Dengan keterlambatan tersebut, Fraksi Demokrat menilai, pejabat penandatanganan kontrak dapat memberikan sanksi berupa pemutusan kontrak secara sepihak sebagaimana diatur dalam lampiran LKPP Nomor 9 Tahun 2018.
Kemudian ini juga tertuang dalam Perpres Nomor 16 Tahun 2018 yang mengatur tentang pengadaan barang/jasa pemerintah pada pasal 78 ayat 3 poin (F) juga mengatur mengenai keterlambatan peyelesaian pekerjaan sesuai dengan kontrak.
Dan pada pasal 78 ayat (5) juga mengatur terkait pengenaan sanksi daftar hitam dan pada pasal 79 ayat (4) dan (5) juga mengatur tentang pengenaan sanksi denda keterlambatan.
Dalam pandangannya, Fraksi Demokrat juga mempertanyakan kepada Pemkab Kuansing sudah sejauh mana pemberlakuan atau penerapan peraturan tersebut dalam kasus ini atau kontrak lain yang dianggarkan dalam APBD TA 2019. "Mohon ini dijelaskan," kata Hamzah Alim.
Selanjutnya, terkait masalah denda keterlambatan pengerjaan oleh penyedia jasa.

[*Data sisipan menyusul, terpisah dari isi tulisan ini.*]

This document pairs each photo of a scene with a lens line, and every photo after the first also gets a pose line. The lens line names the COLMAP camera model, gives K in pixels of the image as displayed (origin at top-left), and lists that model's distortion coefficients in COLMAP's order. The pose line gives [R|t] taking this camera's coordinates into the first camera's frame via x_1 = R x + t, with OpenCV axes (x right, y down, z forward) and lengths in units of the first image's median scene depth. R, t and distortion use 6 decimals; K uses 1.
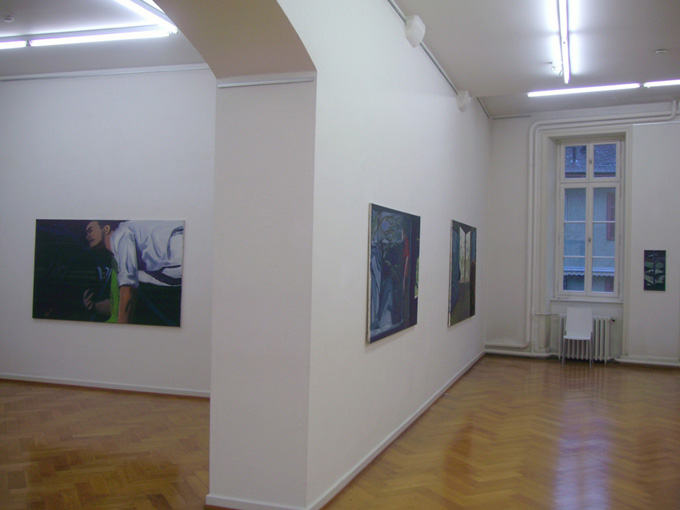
lens RADIAL K [[713.2, 0, 342.5], [0, 713.2, 250.8], [0, 0, 1]] dist [-0.148274, 0.186150]
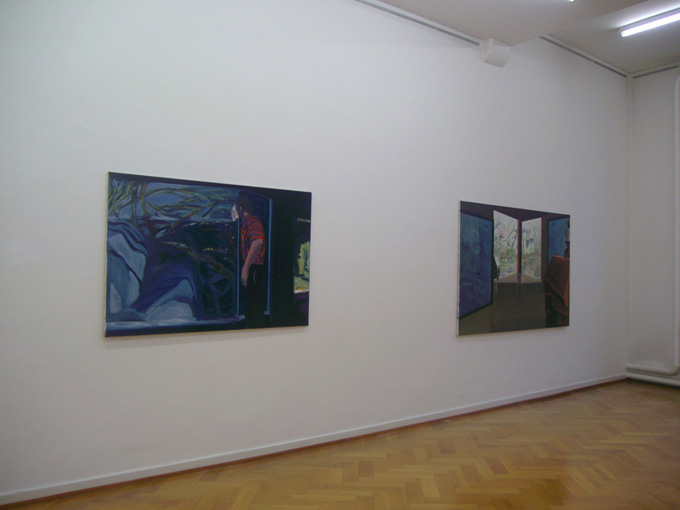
lens RADIAL K [[713.2, 0, 342.5], [0, 713.2, 250.8], [0, 0, 1]] dist [-0.148274, 0.186150]
pose [[0.873114, -0.027195, -0.486756, 0.423448], [0.013165, 0.999394, -0.032222, 0.035620], [0.487338, 0.021726, 0.872943, 0.246116]]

Sebagaimana ketentuan yang tertuang dalam pasal 78 ayat (5) huruf f sanksi denda keterlambatan ditetapkan PPL dalam kontrak sebesar 1 0/00 (satu permil) dari nilai kontrak untuk setiap hari keterlambatan.
Menurut Fraksi Demokrat, denda keterlambatan merupakan suatu hukuman yang harus dibayar oleh pelaksana pekerjaan akibat keterlambatan penyelesaian pekerjaan yang mengakibatkan kerugian pengguna anggaran, karena nilai manfaat dari pekerjaan terlambat dinikmati pengguna dalam hal ini masyarakat Kuansing.

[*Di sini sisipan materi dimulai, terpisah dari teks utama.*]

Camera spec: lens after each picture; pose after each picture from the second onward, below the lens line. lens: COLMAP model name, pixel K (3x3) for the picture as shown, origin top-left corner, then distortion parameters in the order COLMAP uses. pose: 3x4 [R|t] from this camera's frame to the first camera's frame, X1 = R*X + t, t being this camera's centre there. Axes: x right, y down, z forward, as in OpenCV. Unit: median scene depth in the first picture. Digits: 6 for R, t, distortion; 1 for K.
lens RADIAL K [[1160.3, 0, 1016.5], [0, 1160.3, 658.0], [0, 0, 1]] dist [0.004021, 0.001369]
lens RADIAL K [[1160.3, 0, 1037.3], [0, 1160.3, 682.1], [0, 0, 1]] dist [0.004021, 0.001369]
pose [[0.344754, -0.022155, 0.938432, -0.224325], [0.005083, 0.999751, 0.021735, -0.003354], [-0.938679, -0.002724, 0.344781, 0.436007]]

Fraksi meminta Pemda untuk menyampaikan data pengerjaan yang tidak mencapai target sesuai kontrak, serta sudah sejauh mana upaya pemerintah dalam penerapan sanksi dan denda. Dan seberapa besar denda yang masuk ke kas daerah terutama dari denda keterlambatan pengerjaan TA 2019.
Diberitakan sebelumnya, untuk gedung dua lantai Instalasi Gawat Darurat (IGD) merupakan kegiatan pembangunan dan rehabilitasi RS/Kab/Kota dan Provinsi (DAK) dengan pekerjaan rehabilitasi IGD dikerjakan oleh PT Andika Utama dengan Konsultan Pengawas Gita Lestari Consultan.
Pekerjaan dengan nomor kontrak 445/RSUD-TU/2019/1027 dengan nilai Rp 7.276.556.000,00. Pekerjaan ini dengan tanggal kontrak dimulai 23 Juni 2019 - 23 Desember 2019 dengan sumber dana APBD Kabupaten Kuansing.
Kemudian untuk gedung rawat inap sendiri menghabiskan anggaran lebih kurang Rp 14 Miliar. Dari laman LPSE Kabupaten Kuansing proyek tersebut dimenangkan PT Putra Meranti yang merupakan perusahaan asal Pekanbaru.
Pekerjaan pembangunan proyek miliaran rupiah tersebut kabarnya tidak tuntas dikerjakan pada 2019 lalu meskipun sudah diberi tambahan waktu 50 hari. Hingga kini dua bangunan tersebut belum bisa dimanfaatkan.